Problem description: Extract the full set of records, then give each one again exactly.

------------------------

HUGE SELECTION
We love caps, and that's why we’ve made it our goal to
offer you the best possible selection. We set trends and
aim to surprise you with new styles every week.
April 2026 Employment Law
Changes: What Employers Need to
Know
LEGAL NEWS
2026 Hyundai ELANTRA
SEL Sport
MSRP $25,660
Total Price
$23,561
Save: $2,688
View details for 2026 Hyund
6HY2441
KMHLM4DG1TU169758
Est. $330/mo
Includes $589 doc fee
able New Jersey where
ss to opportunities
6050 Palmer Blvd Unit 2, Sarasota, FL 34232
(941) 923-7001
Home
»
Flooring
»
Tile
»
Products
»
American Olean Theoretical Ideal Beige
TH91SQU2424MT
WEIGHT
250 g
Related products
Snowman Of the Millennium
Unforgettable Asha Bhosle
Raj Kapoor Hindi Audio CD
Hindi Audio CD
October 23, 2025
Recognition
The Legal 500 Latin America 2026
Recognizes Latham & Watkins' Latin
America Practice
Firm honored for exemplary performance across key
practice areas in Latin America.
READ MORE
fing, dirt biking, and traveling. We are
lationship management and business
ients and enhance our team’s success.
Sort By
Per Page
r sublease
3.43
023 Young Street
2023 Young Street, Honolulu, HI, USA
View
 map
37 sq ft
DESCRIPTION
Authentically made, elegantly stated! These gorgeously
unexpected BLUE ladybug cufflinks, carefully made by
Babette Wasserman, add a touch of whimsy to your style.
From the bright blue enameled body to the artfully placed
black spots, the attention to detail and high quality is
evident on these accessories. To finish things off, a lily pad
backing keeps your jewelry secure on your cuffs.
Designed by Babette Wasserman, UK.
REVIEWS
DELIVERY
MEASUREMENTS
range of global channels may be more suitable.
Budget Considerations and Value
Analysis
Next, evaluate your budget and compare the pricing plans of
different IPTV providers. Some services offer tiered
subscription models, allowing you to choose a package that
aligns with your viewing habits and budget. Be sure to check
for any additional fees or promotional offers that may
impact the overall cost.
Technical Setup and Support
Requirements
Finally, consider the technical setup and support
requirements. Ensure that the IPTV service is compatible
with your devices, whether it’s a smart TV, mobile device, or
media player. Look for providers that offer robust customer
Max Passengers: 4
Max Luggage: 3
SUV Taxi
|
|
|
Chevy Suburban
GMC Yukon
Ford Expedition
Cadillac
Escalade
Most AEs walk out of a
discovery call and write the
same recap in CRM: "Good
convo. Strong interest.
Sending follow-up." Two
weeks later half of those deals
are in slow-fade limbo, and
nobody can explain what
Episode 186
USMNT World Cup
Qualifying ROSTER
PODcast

------------------------

Expected answer:
HUGE SELECTION
We love caps, and that's why we’ve made it our goal to
offer you the best possible selection. We set trends and
aim to surprise you with new styles every week.
April 2026 Employment Law
Changes: What Employers Need to
Know
LEGAL NEWS
2026 Hyundai ELANTRA
SEL Sport
MSRP $25,660
Total Price
$23,561
Save: $2,688
View details for 2026 Hyund
6HY2441
KMHLM4DG1TU169758
Est. $330/mo
Includes $589 doc fee
able New Jersey where
ss to opportunities
6050 Palmer Blvd Unit 2, Sarasota, FL 34232
(941) 923-7001
Home
»
Flooring
»
Tile
»
Products
»
American Olean Theoretical Ideal Beige
TH91SQU2424MT
WEIGHT
250 g
Related products
Snowman Of the Millennium
Unforgettable Asha Bhosle
Raj Kapoor Hindi Audio CD
Hindi Audio CD
October 23, 2025
Recognition
The Legal 500 Latin America 2026
Recognizes Latham & Watkins' Latin
America Practice
Firm honored for exemplary performance across key
practice areas in Latin America.
READ MORE
fing, dirt biking, and traveling. We are
lationship management and business
ients and enhance our team’s success.
Sort By
Per Page
r sublease
3.43
023 Young Street
2023 Young Street, Honolulu, HI, USA
View
 map
37 sq ft
DESCRIPTION
Authentically made, elegantly stated! These gorgeously
unexpected BLUE ladybug cufflinks, carefully made by
Babette Wasserman, add a touch of whimsy to your style.
From the bright blue enameled body to the artfully placed
black spots, the attention to detail and high quality is
evident on these accessories. To finish things off, a lily pad
backing keeps your jewelry secure on your cuffs.
Designed by Babette Wasserman, UK.
REVIEWS
DELIVERY
MEASUREMENTS
range of global channels may be more suitable.
Budget Considerations and Value
Analysis
Next, evaluate your budget and compare the pricing plans of
different IPTV providers. Some services offer tiered
subscription models, allowing you to choose a package that
aligns with your viewing habits and budget. Be sure to check
for any additional fees or promotional offers that may
impact the overall cost.
Technical Setup and Support
Requirements
Finally, consider the technical setup and support
requirements. Ensure that the IPTV service is compatible
with your devices, whether it’s a smart TV, mobile device, or
media player. Look for providers that offer robust customer
Max Passengers: 4
Max Luggage: 3
SUV Taxi
|
|
|
Chevy Suburban
GMC Yukon
Ford Expedition
Cadillac
Escalade
Most AEs walk out of a
discovery call and write the
same recap in CRM: "Good
convo. Strong interest.
Sending follow-up." Two
weeks later half of those deals
are in slow-fade limbo, and
nobody can explain what
Episode 186
USMNT World Cup
Qualifying ROSTER
PODcast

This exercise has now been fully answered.